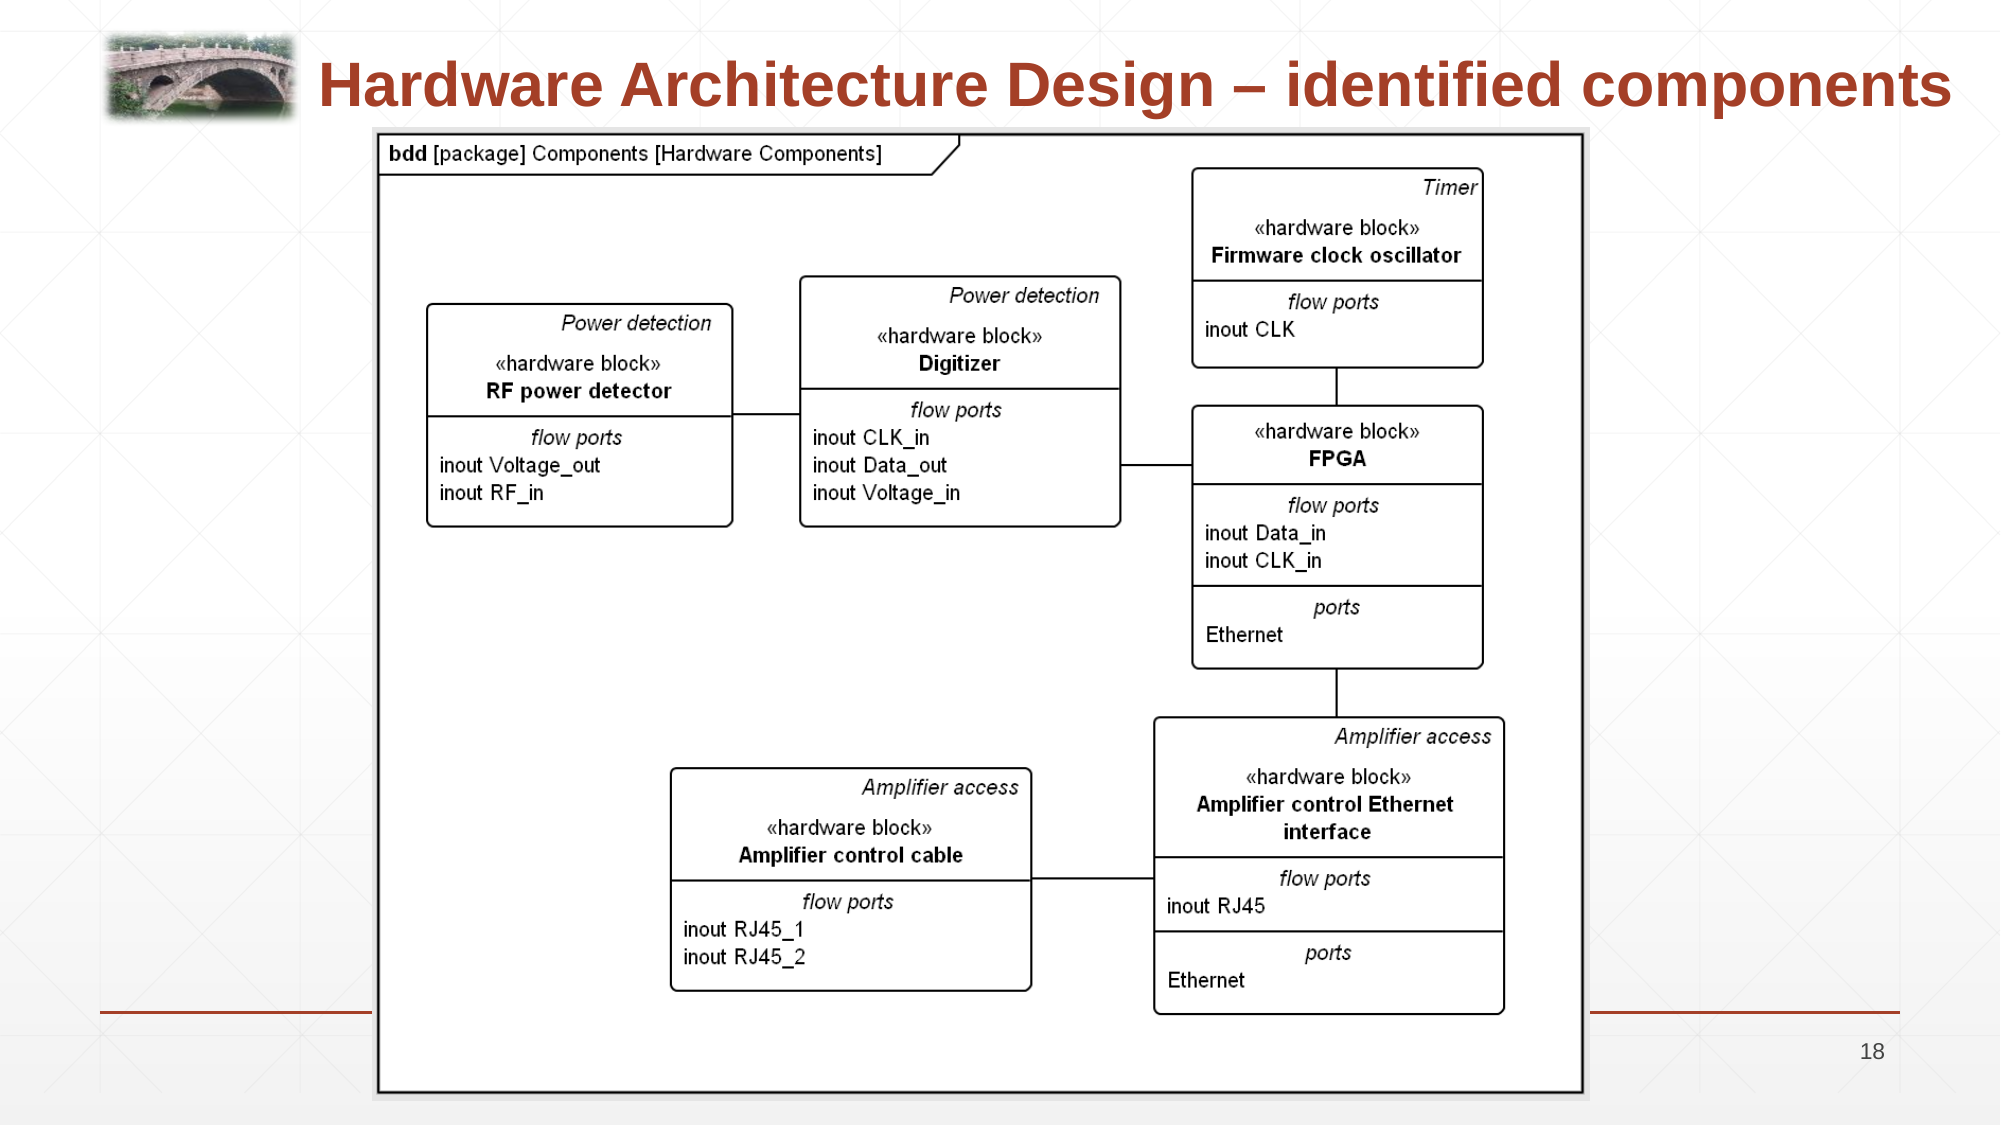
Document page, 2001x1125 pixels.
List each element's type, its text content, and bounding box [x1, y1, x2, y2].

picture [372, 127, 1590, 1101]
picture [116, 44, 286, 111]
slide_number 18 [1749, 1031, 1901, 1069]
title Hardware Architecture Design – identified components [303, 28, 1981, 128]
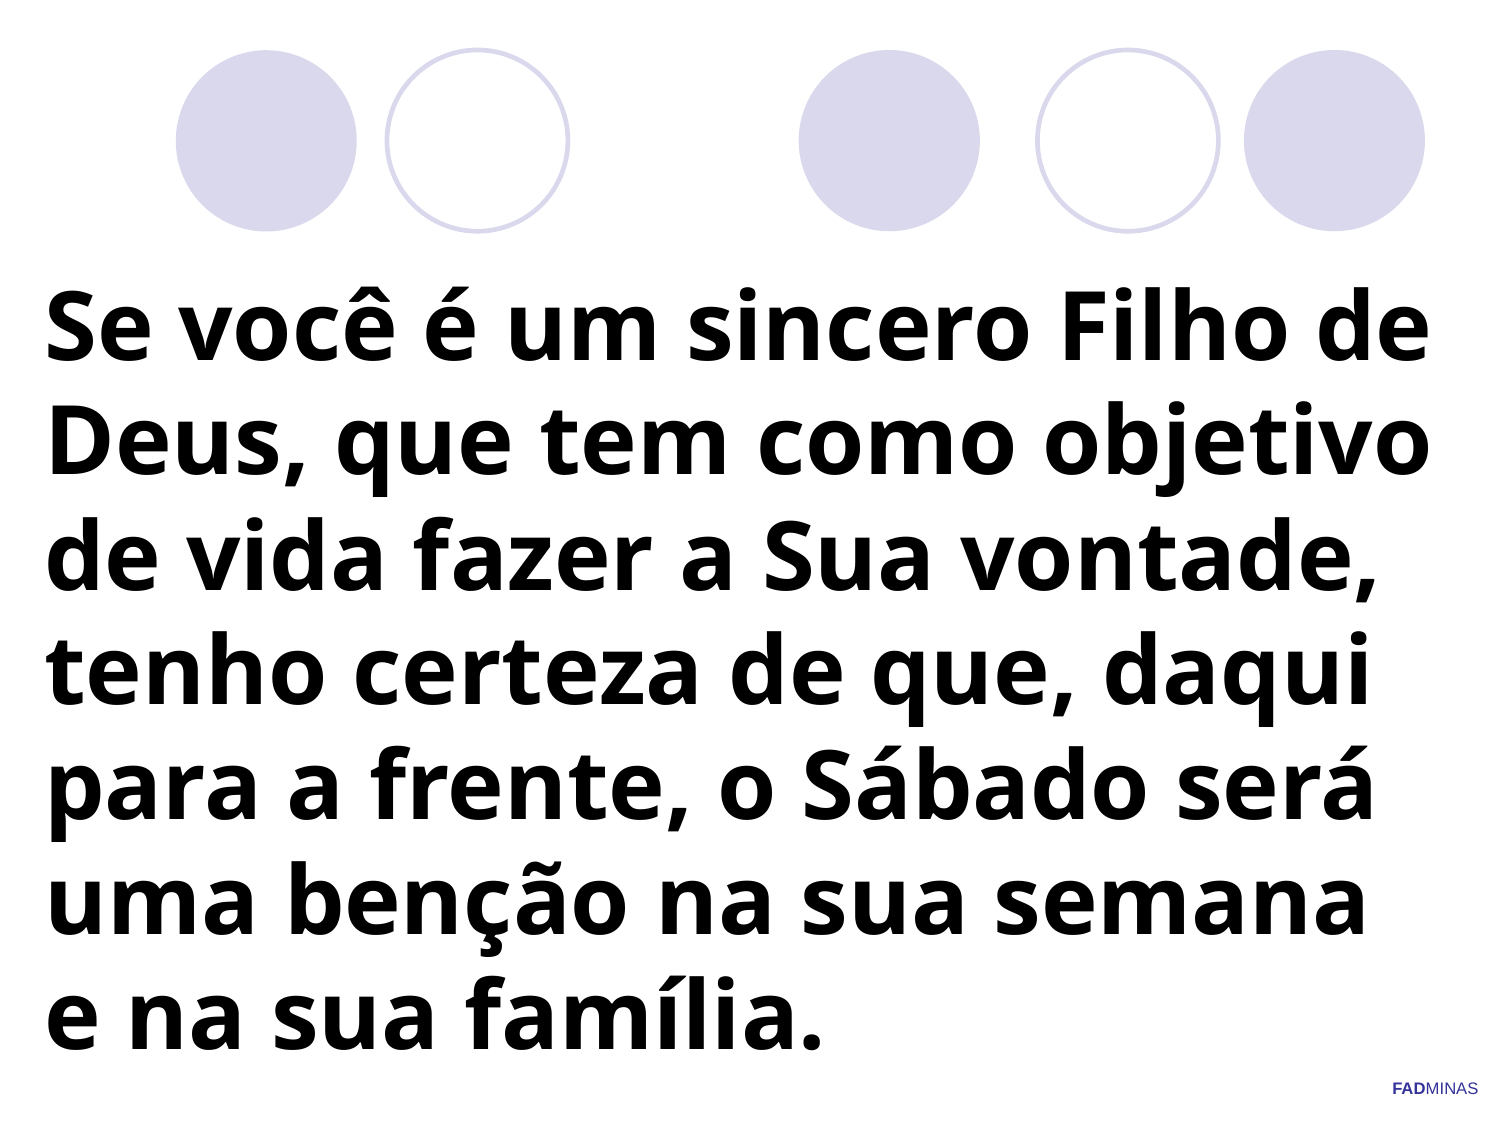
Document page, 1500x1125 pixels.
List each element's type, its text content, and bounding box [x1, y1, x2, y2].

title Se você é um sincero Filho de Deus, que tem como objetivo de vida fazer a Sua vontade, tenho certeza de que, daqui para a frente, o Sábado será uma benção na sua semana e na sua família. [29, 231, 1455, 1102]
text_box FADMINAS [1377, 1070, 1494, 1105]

********************

▸ Task requirements:
Nothing but the lines from the one with "Document page, 1500x1125 pixels." through the final line of the data belongs in the answer, and they must match exactly.

▸ Answer space:
Document page, 1500x1125 pixels.
List each element's type, its text content, and bounding box [x1, y1, x2, y2].

title Se você é um sincero Filho de Deus, que tem como objetivo de vida fazer a Sua vontade, tenho certeza de que, daqui para a frente, o Sábado será uma benção na sua semana e na sua família. [29, 231, 1455, 1102]
text_box FADMINAS [1377, 1070, 1494, 1105]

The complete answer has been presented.